Inauguration ce 12 juillet du Perron rénové… 541 ans après son retour à Liège

"Le symbole de nos libertés", de "la transmission du patrimoine aux jeunes générations". "Notre âme et le représentant de notre histoire collective", "l’histoire d’une entreprise humaine".

Les mots et les superlatifs n’étaient pas assez intenses pour exprimer la fierté des autorités et des Liégeois présents ce vendredi 12 juillet 2019, place du Marché, face au Perron rénové.

Dix années après son classement comme monument exceptionnel en effet, permettant d’envisager une restauration globale, le Perron, cette icône des Libertés liégeoises (qui remonte au XIIIe siècle), vient d’être intégralement restauré. Ce qui valait bien un petit chant des Valeureux Liégeois, en présence des étudiants, des autorités et de membres de l’Agence wallonne du Patrimoine (Awap).

Sans excès de chauvinisme, le moment était majeur, pour Liège du moins… "À l’époque, chacune des 23 bonnes villes de la Principauté disposait d’un Perron", rappelait ce vendredi Willy Demeyer, bourgmestre de la ville. Impossible de ne pas évoquer ce dur souvenir, lorsque Charles le Téméraire, suite au sac de Liège, enleva de son socle le Perron pour le transporter à Bruges où il fut exposé dix ans… Hasard de calendrier, c’est un 10 juillet, en 1478, que le Perron fut replacé, il y a tout juste 541 ans !

Près de 250.000 euros furent cette fois nécessaire pour restaurer l’ouvrage, ce qui s’est traduit par une restauration des pierres mais aussi de la fontaine (lire ci-contre), et par un remplacement de la colonne. En effet, tant la colonne, en marbre de Carrare, que la sculpture des Trois Grâces qui la surplombe, présentaient des signes de vétusté.
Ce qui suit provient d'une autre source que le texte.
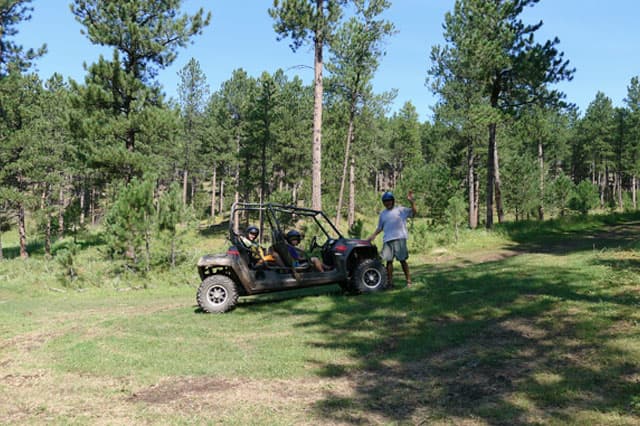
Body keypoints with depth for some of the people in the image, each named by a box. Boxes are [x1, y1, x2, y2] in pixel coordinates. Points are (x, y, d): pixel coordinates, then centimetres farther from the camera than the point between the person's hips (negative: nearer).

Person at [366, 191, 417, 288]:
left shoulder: (400, 210, 3)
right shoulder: (382, 213, 17)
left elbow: (414, 212, -8)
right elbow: (380, 228, 23)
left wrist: (411, 201, -20)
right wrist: (373, 236, 11)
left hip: (399, 239, -4)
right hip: (387, 240, 4)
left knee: (402, 260, -2)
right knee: (389, 261, 3)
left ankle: (408, 281, 6)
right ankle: (390, 282, 9)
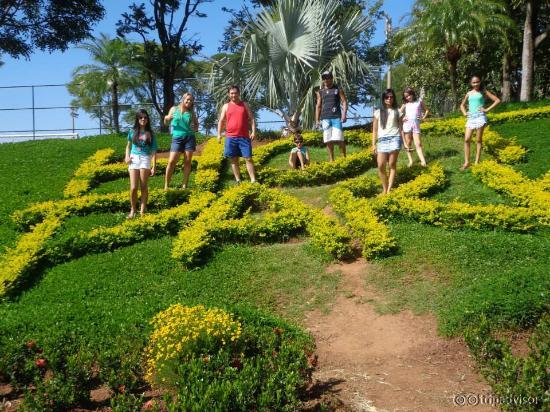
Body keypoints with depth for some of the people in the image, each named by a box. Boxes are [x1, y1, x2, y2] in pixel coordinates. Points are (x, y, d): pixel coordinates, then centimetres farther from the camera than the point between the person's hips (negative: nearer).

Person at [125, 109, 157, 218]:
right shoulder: (132, 132, 9)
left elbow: (154, 151, 3)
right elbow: (128, 146, 23)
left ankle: (142, 211, 2)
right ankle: (132, 210, 8)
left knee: (143, 187, -4)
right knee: (133, 188, -6)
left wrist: (154, 167, -4)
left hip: (145, 159, -1)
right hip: (133, 159, 1)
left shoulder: (150, 133, 4)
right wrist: (127, 156, 3)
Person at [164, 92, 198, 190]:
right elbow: (166, 123, 10)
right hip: (177, 138, -2)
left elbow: (196, 125, 20)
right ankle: (166, 185, -2)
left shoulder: (192, 112, 9)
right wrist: (166, 118, -13)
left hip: (190, 138, 2)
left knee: (187, 162, -1)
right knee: (171, 161, -9)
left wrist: (195, 128, -3)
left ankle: (184, 185, 5)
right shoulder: (174, 109, 6)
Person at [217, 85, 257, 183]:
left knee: (248, 158, -5)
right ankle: (238, 180, 11)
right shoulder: (226, 106, 10)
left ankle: (253, 180, -6)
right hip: (231, 137, 1)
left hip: (244, 137, -1)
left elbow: (252, 119, 6)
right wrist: (219, 134, 0)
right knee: (234, 160, 4)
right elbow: (221, 121, 10)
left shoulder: (245, 105, 9)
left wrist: (253, 132, -6)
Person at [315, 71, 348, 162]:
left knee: (339, 139, -11)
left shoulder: (338, 89, 9)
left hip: (336, 117, -3)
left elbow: (344, 102, 3)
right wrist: (317, 120, 9)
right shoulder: (320, 92, 17)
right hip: (325, 118, 3)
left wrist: (344, 114, -11)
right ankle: (331, 159, 5)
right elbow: (318, 106, 18)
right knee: (328, 140, 1)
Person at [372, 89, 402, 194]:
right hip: (382, 140, 1)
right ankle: (384, 189, 6)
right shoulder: (378, 112, 12)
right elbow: (375, 130, 12)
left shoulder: (397, 111, 12)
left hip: (394, 139, -1)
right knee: (381, 166, -9)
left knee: (392, 165, -5)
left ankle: (389, 190, -3)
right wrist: (373, 144, 5)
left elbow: (400, 127, 12)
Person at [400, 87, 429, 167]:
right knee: (408, 144, 3)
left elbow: (427, 110, 17)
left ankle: (423, 161, -17)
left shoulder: (419, 102, 7)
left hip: (416, 124, -2)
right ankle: (410, 161, 10)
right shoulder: (405, 104, 10)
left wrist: (423, 118, 4)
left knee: (418, 144, -11)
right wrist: (402, 118, 0)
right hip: (407, 124, 2)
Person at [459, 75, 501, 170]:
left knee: (479, 140, -2)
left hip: (480, 117, -4)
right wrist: (464, 113, 10)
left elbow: (497, 100, -1)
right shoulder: (469, 93, 15)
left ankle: (477, 162, 1)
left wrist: (487, 109, -8)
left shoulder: (483, 92, 4)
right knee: (466, 140, -5)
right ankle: (466, 162, -1)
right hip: (470, 118, 4)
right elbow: (462, 105, 29)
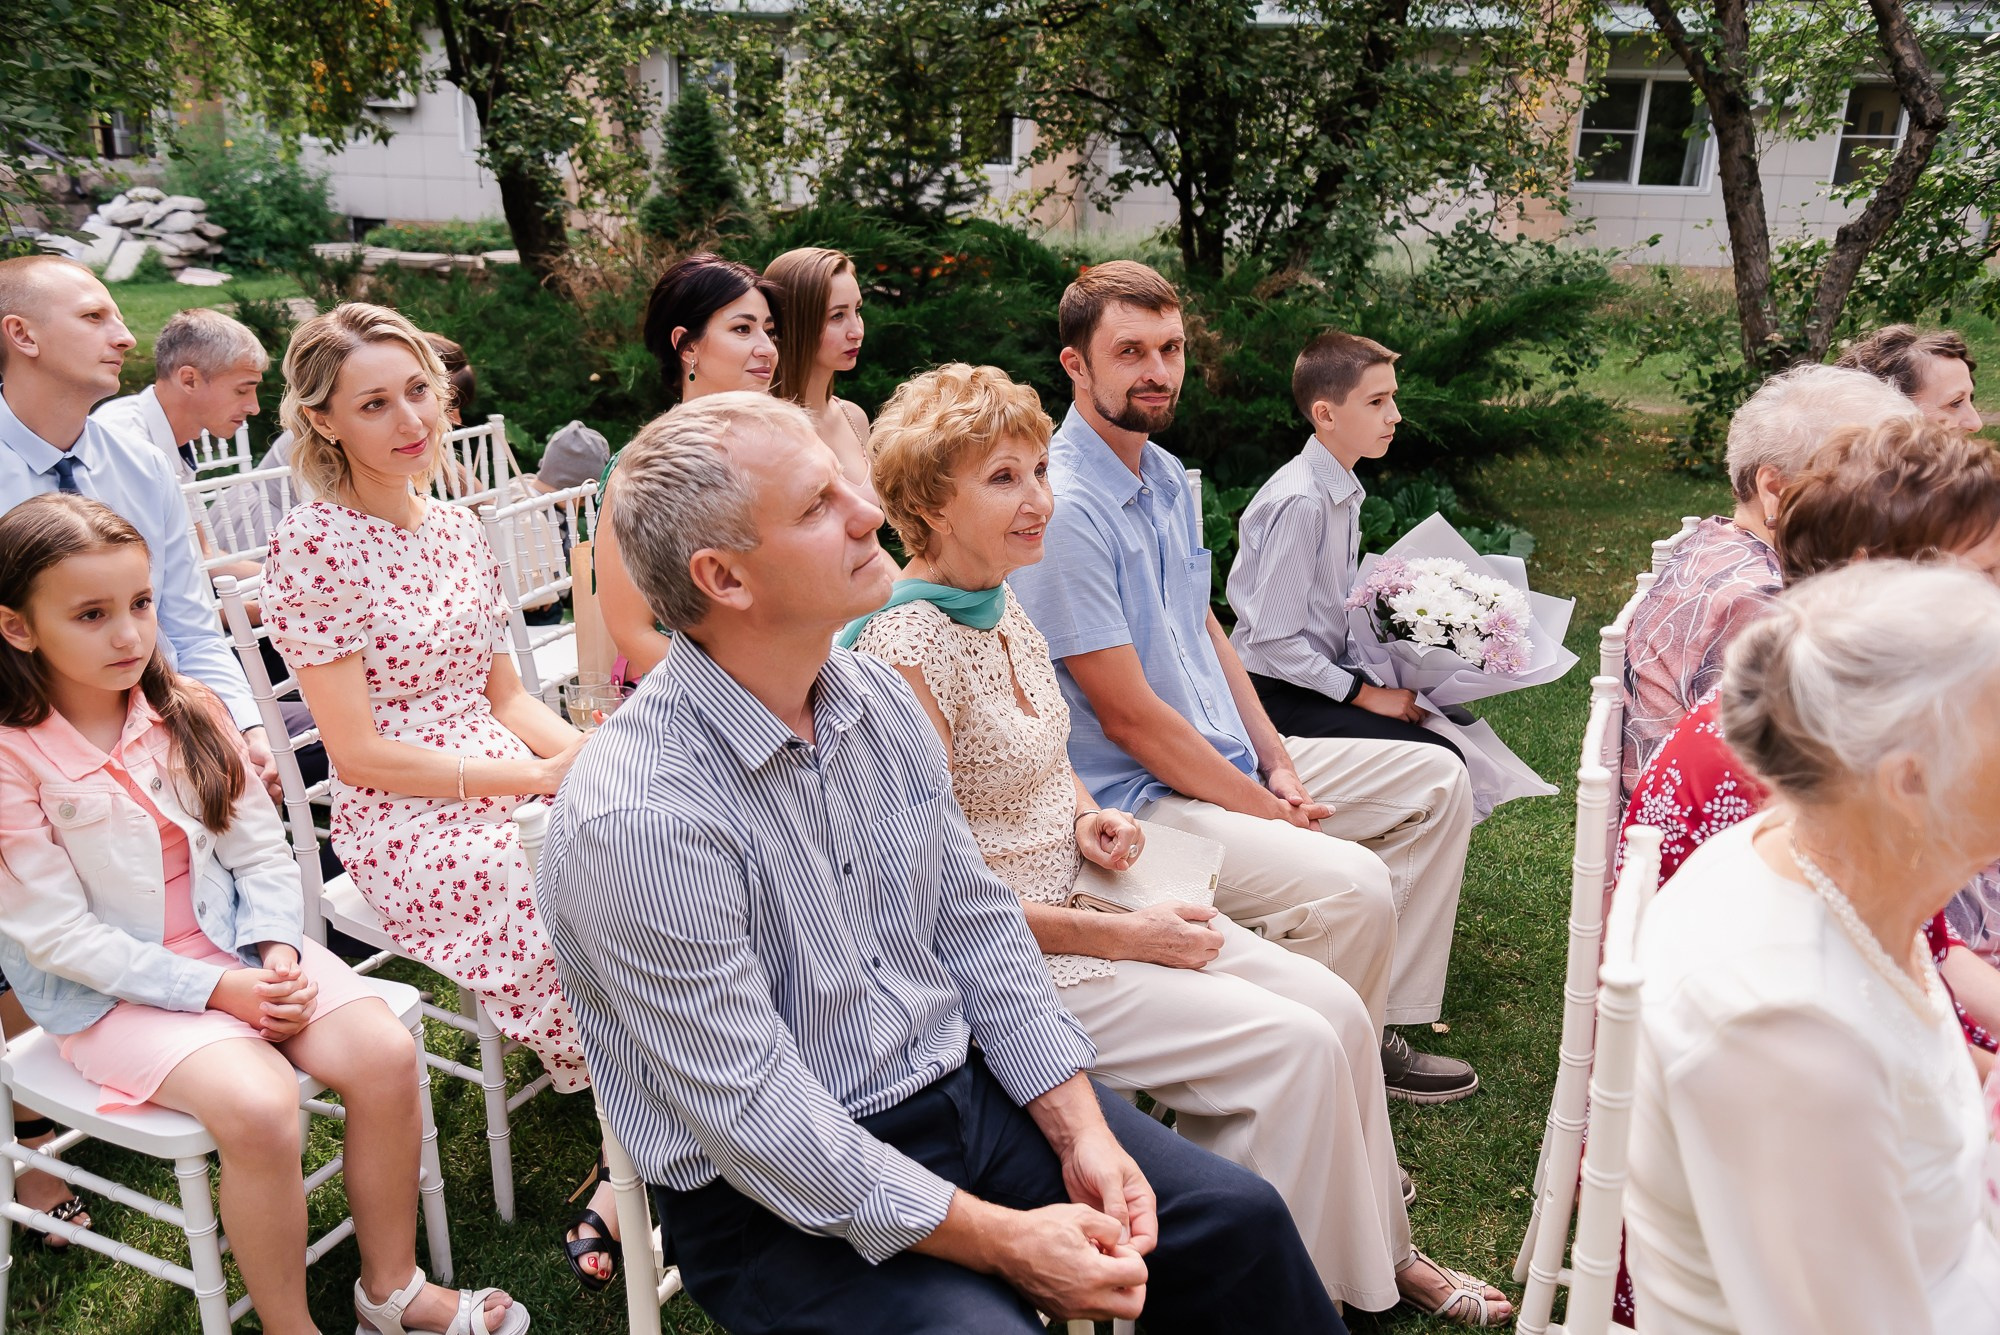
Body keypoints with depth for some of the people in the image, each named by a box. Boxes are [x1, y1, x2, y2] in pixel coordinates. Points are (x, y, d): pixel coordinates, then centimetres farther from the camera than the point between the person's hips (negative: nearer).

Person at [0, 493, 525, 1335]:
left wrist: (276, 950, -12)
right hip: (113, 992, -5)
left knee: (384, 1051, -16)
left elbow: (262, 852, 5)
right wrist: (212, 989, -18)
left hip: (237, 944, 5)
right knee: (257, 1105, -30)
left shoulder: (190, 713, 1)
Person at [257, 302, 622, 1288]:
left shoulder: (457, 529, 12)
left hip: (515, 793, 6)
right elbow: (360, 755, -11)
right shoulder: (313, 546, -8)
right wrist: (537, 775, -15)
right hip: (407, 829, -6)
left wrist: (583, 748, -5)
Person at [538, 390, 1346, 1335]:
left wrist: (1081, 1133, -2)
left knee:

Contrairement aux Trois Grâces toutefois, la colonne n’avait pas été remplacée. Ce fut le cas cette fois, en marbre de Carrare également. L’ancienne a rejoint les Trois Grâces au musée Curtius.

Notons que si le Perron, dans sa forme actuelle, date du début du XIVe siècle, il connut par la suite diverses rénovations ou modifications, dont celle du sculpteur Jean del Cour, en 1697, qui ajouta les trois Grâces et en fit une fontaine. Le monument comporte une base de plan octogonal, avec des panneaux décoratifs en marbre rouge, entourée de bassins en fonte peinte, fruits d’une restauration du XIXe siècle. Cette base comporte des arcades reposant sur des colonnes en petit granit légèrement renflées. Dominant cet "édicule", la colonne du Perron repose sur trois marches, elles-mêmes portées par quatre lions. Des matériaux comme la fonte ou la pierre de taille ont remplacé au XXe siècle les marbres originels des bassins.